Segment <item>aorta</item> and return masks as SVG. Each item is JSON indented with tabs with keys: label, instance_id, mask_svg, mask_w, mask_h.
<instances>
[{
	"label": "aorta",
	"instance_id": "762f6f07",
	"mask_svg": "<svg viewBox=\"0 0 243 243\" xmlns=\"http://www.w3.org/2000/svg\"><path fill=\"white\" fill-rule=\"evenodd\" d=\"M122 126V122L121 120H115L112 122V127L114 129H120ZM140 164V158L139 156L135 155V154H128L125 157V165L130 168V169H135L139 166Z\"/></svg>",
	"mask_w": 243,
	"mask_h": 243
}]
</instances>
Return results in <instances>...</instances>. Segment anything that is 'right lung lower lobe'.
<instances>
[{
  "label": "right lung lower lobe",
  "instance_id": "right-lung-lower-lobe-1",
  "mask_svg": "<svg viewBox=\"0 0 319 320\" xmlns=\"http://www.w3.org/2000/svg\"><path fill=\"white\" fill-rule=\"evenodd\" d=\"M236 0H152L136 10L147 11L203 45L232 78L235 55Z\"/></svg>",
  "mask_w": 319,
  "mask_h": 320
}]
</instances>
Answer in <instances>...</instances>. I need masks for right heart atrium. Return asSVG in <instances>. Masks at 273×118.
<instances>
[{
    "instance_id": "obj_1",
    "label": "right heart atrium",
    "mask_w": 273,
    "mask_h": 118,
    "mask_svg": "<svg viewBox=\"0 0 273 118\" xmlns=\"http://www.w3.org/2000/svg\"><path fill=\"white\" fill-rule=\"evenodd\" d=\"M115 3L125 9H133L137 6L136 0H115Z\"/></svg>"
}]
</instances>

STATED TASK →
Turn all of the data above into a Markdown table with the columns n and Line, giving each line its row number. Leave out blank lines.

RESPONSE →
| n | Line |
|---|---|
| 1 | Segment <item>aorta</item> and return masks as SVG. Each item is JSON indented with tabs with keys: label, instance_id, mask_svg, mask_w, mask_h. |
| 2 | <instances> |
| 3 | [{ |
| 4 | 	"label": "aorta", |
| 5 | 	"instance_id": "762f6f07", |
| 6 | 	"mask_svg": "<svg viewBox=\"0 0 243 243\" xmlns=\"http://www.w3.org/2000/svg\"><path fill=\"white\" fill-rule=\"evenodd\" d=\"M122 126V122L121 120H115L112 122V127L114 129H120ZM140 164V158L139 156L135 155V154H128L125 157V165L130 168V169H135L139 166Z\"/></svg>", |
| 7 | 	"mask_w": 243, |
| 8 | 	"mask_h": 243 |
| 9 | }] |
| 10 | </instances> |
| 11 | Return results in <instances>...</instances>. Segment anything that is 'right lung lower lobe'. |
| 12 | <instances> |
| 13 | [{ |
| 14 |   "label": "right lung lower lobe", |
| 15 |   "instance_id": "right-lung-lower-lobe-1", |
| 16 |   "mask_svg": "<svg viewBox=\"0 0 319 320\" xmlns=\"http://www.w3.org/2000/svg\"><path fill=\"white\" fill-rule=\"evenodd\" d=\"M236 0H152L136 10L147 11L203 45L232 78L235 55Z\"/></svg>", |
| 17 |   "mask_w": 319, |
| 18 |   "mask_h": 320 |
| 19 | }] |
| 20 | </instances> |
| 21 | Answer in <instances>...</instances>. I need masks for right heart atrium. Return asSVG in <instances>. Masks at 273×118. |
| 22 | <instances> |
| 23 | [{ |
| 24 |     "instance_id": "obj_1", |
| 25 |     "label": "right heart atrium", |
| 26 |     "mask_w": 273, |
| 27 |     "mask_h": 118, |
| 28 |     "mask_svg": "<svg viewBox=\"0 0 273 118\" xmlns=\"http://www.w3.org/2000/svg\"><path fill=\"white\" fill-rule=\"evenodd\" d=\"M115 3L125 9H133L137 6L136 0H115Z\"/></svg>" |
| 29 | }] |
| 30 | </instances> |